Test Setup

Performance & Overclocking

Before We Get Started

The new Core i7 in combination with the X58 is quite different than previous generations of Intel CPU & chipset combinations. The fact that the tri-channel memory controller is on the CPU poses a few unique limitations for memory makers. While we always bench DDR3 between 1.5 V and 2.0 V, this spectrum is not possible with the Core i7. Intel advertises and only guarantees their CPUs with up to 1.65 V on the memory, because the memory controller has now been placed on the CPU die. This means that there is a lot less room for higher clocks and it will be interesting to see how the memory fares at this maximum allowed voltage.

It should be noted that overclocking on the Foxconn Bloodrage is an art of its own. While most boards will only give you options which tend to be within certain specification, the Bloodrage gives you all the choices within the BIOS. This means that you may set something which will make your system not boot, even if the components can take the overclock. One thing you should always watch when OCing an i7 is the fact that the frequency of the onboard memory controller should be set to twice the speed of the memory you are running. This is simply achieved by setting the multiplier twice as high for the controller compared to the memory. The CPU voltage has been bumped to 1.45 V and any automatic fan control turned off, so that the Noctua CPU cooler blows full force all the time. Preliminary testing of our specific Bloodrage and i7 CPU seem to point to a possible base clock of 200 with a CPU speed of 4 GHz. Just to make sure, various other voltages have been tweaked to the maximum to allow the best possible overclock on the i7 920 - in fact we are even pushing the north bridge voltage and the so called "UnCore" voltage into the red numbers, to make sure that the CPU & mainboard are not the ones holding us back.

Base Settings

This section is new and illustrates what settings were used to attain the advertised speed of the memory sample in this review:

• Base Clock: 160 MHz
• CPU Multiplier: 20x
• CPU Speed: 2800 MHz
• CPU Voltage: 1.6 V
• CPU VTT (UnCore) Voltage: +300 mV
• X58 I0H Core Voltage: 1.24 V
• Memory Multiplier: 10x

These are just what our Foxconn Bloodrage board booted easily with to reach the Base Clock and resulting 1866 MHz memory speed.

Performance

First off, we checked out the SPD programming of the modules. The advertised speed and latency has been embedded into the memory as well. The second set is the interesting part. Elixir also ships the kit with a 889 MHz setting and as we will see below, this is actually the maximum the memory worked at.

We usually go all out and give you benchmarks from CL5 to CL9 at voltage settings between 1.5 and 2.0V. The Elixir kit is actually completely unimpressed by any additional voltage. It did boot at any of our settings but raising the voltage did not allow for higher clocks than with the JEDEC standard of 1.5V. So we tried booting the kit at CL5 and CL6, both of which did not yield any success.
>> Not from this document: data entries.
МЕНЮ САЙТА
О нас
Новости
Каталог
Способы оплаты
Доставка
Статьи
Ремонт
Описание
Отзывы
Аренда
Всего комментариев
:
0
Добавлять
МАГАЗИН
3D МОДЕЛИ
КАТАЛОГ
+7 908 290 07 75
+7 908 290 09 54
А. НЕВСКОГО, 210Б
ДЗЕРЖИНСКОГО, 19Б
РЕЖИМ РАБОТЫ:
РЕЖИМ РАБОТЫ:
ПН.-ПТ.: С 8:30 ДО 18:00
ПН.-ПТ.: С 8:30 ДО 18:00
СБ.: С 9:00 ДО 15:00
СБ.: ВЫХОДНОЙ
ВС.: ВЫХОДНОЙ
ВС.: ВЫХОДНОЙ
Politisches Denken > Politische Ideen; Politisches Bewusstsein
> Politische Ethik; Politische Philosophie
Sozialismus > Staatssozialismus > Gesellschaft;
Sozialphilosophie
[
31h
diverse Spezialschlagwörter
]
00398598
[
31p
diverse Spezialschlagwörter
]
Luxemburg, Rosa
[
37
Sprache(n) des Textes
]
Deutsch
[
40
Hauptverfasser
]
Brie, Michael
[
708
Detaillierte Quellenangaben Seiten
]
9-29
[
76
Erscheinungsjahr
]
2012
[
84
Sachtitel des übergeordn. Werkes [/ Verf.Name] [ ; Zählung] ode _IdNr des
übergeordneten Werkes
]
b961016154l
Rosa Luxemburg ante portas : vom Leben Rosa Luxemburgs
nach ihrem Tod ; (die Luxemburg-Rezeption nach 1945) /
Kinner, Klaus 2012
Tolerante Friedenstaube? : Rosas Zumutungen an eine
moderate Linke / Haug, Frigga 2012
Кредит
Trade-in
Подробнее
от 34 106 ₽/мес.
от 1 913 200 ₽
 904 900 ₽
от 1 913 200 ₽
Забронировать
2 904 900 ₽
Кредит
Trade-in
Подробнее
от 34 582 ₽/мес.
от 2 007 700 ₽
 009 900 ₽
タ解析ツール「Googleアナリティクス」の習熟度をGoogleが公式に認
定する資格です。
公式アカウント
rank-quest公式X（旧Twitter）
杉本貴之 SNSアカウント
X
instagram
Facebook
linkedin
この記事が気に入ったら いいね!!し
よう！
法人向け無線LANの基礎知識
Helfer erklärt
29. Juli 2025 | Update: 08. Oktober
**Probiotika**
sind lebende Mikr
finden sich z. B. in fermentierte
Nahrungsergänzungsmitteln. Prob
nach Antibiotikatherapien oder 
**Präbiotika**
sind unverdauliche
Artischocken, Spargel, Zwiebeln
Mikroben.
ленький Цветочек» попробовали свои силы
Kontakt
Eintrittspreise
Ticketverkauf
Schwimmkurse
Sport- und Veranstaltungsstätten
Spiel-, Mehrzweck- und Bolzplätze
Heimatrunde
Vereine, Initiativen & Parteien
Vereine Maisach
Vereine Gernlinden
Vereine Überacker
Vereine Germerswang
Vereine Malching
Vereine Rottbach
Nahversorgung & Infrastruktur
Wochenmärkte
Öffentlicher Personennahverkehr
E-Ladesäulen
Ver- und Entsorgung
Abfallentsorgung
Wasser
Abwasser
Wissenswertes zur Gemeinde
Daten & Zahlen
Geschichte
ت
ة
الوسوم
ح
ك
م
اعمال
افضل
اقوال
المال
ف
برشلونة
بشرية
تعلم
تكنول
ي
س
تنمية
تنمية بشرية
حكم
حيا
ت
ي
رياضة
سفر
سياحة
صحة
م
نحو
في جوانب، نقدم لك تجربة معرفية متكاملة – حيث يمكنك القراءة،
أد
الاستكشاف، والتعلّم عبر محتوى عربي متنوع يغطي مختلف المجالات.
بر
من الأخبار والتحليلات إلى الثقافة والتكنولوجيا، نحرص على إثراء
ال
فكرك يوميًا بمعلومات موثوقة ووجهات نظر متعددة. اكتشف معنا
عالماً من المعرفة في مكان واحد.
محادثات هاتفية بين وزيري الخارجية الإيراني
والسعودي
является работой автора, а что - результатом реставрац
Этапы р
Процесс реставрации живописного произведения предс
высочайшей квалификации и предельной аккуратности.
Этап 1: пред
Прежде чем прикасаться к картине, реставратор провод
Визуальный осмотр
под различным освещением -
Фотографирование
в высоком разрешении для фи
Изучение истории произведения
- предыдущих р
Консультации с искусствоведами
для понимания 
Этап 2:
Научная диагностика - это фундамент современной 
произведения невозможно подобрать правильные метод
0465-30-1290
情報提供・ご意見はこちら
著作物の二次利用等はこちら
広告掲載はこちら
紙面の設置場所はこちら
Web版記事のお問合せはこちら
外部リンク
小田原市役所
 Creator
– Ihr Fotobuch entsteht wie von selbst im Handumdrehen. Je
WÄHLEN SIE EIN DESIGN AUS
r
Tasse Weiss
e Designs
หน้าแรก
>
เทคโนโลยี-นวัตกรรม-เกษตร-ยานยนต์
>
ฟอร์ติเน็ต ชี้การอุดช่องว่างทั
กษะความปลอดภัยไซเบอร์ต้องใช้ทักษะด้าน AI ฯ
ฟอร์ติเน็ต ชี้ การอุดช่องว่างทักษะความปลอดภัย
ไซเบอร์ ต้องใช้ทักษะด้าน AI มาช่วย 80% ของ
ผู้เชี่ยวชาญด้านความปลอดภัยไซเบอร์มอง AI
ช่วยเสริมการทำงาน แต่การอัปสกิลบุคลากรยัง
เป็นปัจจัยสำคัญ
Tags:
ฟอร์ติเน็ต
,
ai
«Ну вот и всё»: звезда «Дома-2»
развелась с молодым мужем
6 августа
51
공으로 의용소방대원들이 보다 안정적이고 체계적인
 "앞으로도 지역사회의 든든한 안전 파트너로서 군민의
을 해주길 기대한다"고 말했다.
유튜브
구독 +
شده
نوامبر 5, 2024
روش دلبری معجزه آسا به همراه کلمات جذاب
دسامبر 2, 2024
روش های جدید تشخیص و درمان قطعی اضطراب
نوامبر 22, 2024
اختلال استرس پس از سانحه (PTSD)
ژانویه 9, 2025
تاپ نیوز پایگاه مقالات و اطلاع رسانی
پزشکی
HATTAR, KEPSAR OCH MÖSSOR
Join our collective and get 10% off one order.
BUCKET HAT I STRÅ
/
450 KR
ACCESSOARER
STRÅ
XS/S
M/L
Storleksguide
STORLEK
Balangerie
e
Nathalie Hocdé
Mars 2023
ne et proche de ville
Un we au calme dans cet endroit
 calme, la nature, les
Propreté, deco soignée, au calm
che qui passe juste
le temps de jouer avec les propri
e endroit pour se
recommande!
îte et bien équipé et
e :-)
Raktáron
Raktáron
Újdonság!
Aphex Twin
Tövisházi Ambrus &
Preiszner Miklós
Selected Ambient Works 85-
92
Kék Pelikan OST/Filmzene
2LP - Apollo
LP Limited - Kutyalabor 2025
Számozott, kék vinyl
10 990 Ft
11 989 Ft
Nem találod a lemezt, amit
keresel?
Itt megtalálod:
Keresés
This leaves us with memory that has four benchable states: 1600 MHz CL9 at 1.5V and the maximum clock at CL7, 8, 9. Considering the fact, that the kit is rated for 1600 MHz at CL9, let us start with this setting. The memory reached 1780 MHz with this latency. Relaxing it further to CL10 did not yield any improvement, thus this is the limit of our sample. at CL7, it managed 1407 MHz, at CL8 that limit was reached with 1476 MHz.


That is it - pretty uneventful. It would have been nice if the kit were able to do CL8 at 1600 MHz or reach 1800 MHz with CL9, but considering that Nanya - the company behind the Elixir brand - only produces JEDEC standard memory kits and ICs, it is understandable that this sample is not meant to run faster with higher voltage or give you much more than the advertised speed. As for voltage graph, there is simply no use in having one, as the memory does not scale at all with increased voltage. It would have 3 straight lines at each CL setting.